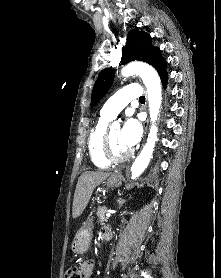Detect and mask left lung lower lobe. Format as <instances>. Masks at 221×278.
I'll list each match as a JSON object with an SVG mask.
<instances>
[{
	"label": "left lung lower lobe",
	"instance_id": "1",
	"mask_svg": "<svg viewBox=\"0 0 221 278\" xmlns=\"http://www.w3.org/2000/svg\"><path fill=\"white\" fill-rule=\"evenodd\" d=\"M159 75H160V78H161V81L163 83V86L165 87L166 84H167V72H166V65L161 68L159 71H158Z\"/></svg>",
	"mask_w": 221,
	"mask_h": 278
}]
</instances>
:::
Exercise prompt: Reproduce the material above word for word, omitting the picture.

Exercise solution:
Detect and mask left lung lower lobe. Format as <instances>. Masks at 221×278.
I'll list each match as a JSON object with an SVG mask.
<instances>
[{
	"label": "left lung lower lobe",
	"instance_id": "1",
	"mask_svg": "<svg viewBox=\"0 0 221 278\" xmlns=\"http://www.w3.org/2000/svg\"><path fill=\"white\" fill-rule=\"evenodd\" d=\"M159 75H160V78H161V81L163 83V86L165 87L166 84H167V72H166V65L161 68L159 71H158Z\"/></svg>",
	"mask_w": 221,
	"mask_h": 278
}]
</instances>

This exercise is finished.